So, you know when Google’s Street View cars, the ones taking photos down every street, were also accidentally scooping up people’s unencrypted Wi-Fi traffic? Turns out the engineer who wrote the software did it deliberately, and his boss knew he did.

I for one am not the least bit surprised.

Google is, at its heart, a software research, development and engineering company that’s built and operates one of the biggest and most complex set of computer systems on the planet. It has done so by hiring the smartest people it can find, paying them well above industry rates and letting them, for 20% of their time, play and tinker about with whatever they like.

When you start typing in the words you want to search for on your laptop, Google reminds you about similar things you’ve searched for previously — no matter where on the planet you’re connecting from. The results are tailored to your personal interests as indicated by previous searches, the contents of your Gmail, your current location, the websites you visit and whatever else they know about you. Instantly.

If you then start typing the same search into your Android phone, Google suggests the search you’ve just done on your laptop. Or just speak the words into Google Voice Search and your speech is decoded pretty damn accurately. Instantly.

Google does all this and much, much more for a billion-plus internet users. It provides email for 350 million Gmail users. It does all of this globally with very, very few outages day in, day out.

Do you imagine all this could happen if random, unknown pieces of program code “accidentally” found their way into operational systems?

As reported in the LA Times and elsewhere today, the US Federal Communications Commission’s investigation indicates that Google may have gotten off lightly. So far …

“The engineer who intentionally wrote the software code that made it possible for Street View cars to capture emails, passwords and other data from unprotected wireless networks told fellow engineers and a senior manager that he had done so, according to the report.”

Google had wanted to keep the report secret, but caved in:

“We decided to voluntarily make the entire document available except for the names of individuals,” Google spokeswoman Jill Hazelbaker said in an emailed statement. “While we disagree with some of the statements made in the document, we agree with the FCC’s conclusion that we did not break the law. We hope that we can now put this matter behind us.”

As the LA Times puts it, the engineer was:

“… interested in collecting data from unencrypted wireless networks to see if the data could be used in Google’s other products and services …

“The engineer weighed privacy concerns but dismissed them because the vehicles would not be near ‘any given user for an extended period of time’ and because none of the data gathered would be presented to users of Google services in raw form, the report says. He did note as a ‘to do’ item that he should discuss the matter with a product counsel, it says.”

Didn’t he think that Google itself looking at private data was a breach of privacy? Didn’t he think that a breach, even a little one, is still a breach?

Sometimes it really does feel like Google considers itself to be in a privileged position it simply does not have. And checking the legal and ethical status of your actions is an afterthought? What sort of corporate culture does that indicate?

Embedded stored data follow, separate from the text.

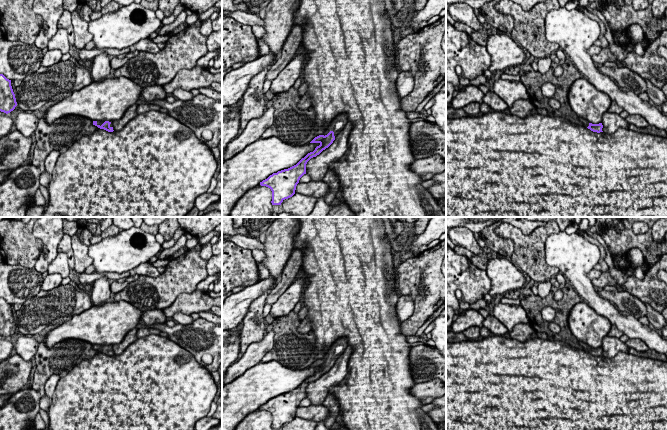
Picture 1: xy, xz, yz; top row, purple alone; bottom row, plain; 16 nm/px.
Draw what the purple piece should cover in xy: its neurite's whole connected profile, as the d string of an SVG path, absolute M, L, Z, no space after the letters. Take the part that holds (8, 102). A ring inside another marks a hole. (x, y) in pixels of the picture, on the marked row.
M0 74L0 111L8 114L16 106L17 102L11 86L11 80Z

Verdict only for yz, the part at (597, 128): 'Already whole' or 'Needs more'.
Needs more

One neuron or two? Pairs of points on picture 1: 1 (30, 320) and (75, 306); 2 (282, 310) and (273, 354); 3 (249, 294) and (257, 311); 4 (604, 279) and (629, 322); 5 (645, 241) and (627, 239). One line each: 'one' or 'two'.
1: one
2: two
3: two
4: two
5: one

As I wrote in a 2010 Crikey Clarifier, in Australia such Wi-Fi sniffing is illegal:

“Under the Cybercrime Act 2001 it’s illegal to access computer data without authorisation even if, in effect, the door is wide open – just like walking into your house is still trespassing and illegal entry even if the door is unlocked. It could also constitute an illegal communications intercept under the various state and federal acts.”

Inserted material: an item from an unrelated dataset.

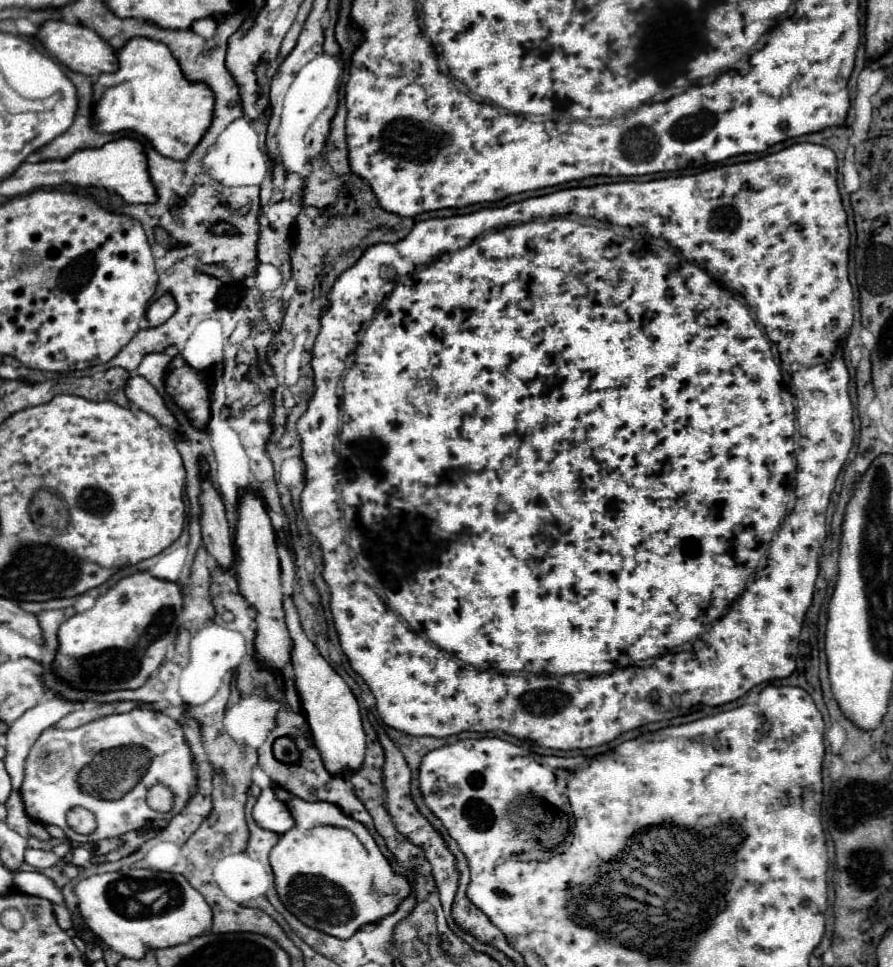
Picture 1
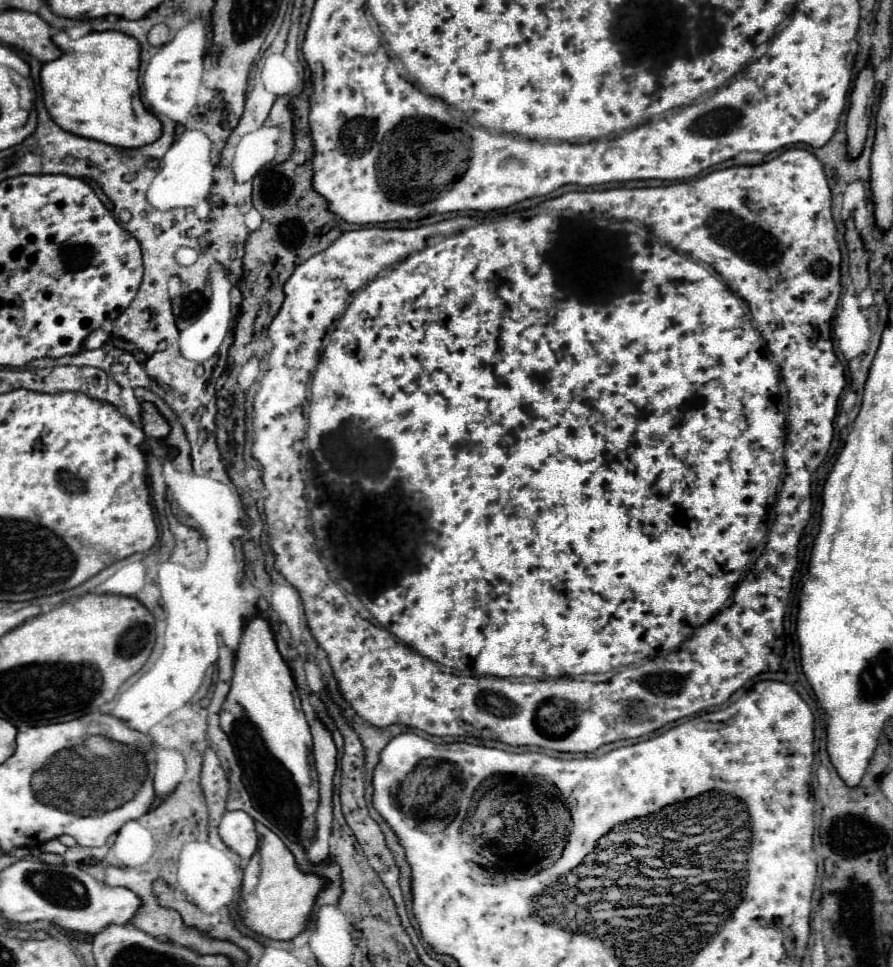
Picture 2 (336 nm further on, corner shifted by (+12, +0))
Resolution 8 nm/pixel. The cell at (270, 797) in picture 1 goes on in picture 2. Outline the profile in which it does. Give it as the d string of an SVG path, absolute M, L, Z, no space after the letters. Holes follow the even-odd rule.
M227 811L219 823L219 835L227 847L249 859L259 845L255 821L245 811Z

Our private information is the currency with which we pay for Google’s services. Despite the massive costs of providing those services, they still turn a profit of about $10 billion a year. When the currency is measure in dollars, we don’t jot down “Is this legal?” as a to-do item for later. The same needs to happen when the currency is data that provides a detailed map of our personal lives.

And as I wrote for ABC The Drum, also in 2010:

“‘Do no evil’ is, after all, only Google’s unofficial motto. When it comes to actual corporate policy, the closest is point six of Our Philosophy: Ten things we know to be true. ‘You can make money without doing evil.’ As it stands, that’s merely a hypothesis about the world, not any kind of commitment. And the very next words are ‘Google is a business’.

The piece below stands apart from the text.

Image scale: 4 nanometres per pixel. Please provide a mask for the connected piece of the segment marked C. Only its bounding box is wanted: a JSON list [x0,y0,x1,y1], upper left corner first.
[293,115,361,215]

“And that raises the most important question of all. What assurances do we have that some time in the future, when founders Sergey Brin and Larry Page have moved on and their personal views are long forgotten, that point six is quietly dropped?”

The FCC report says this engineer told fellow engineers and a senior manager that he was recording the private Wi-Fi data. Who else knew? And why did no one stop it happening?

Is this Google’s News of the World moment?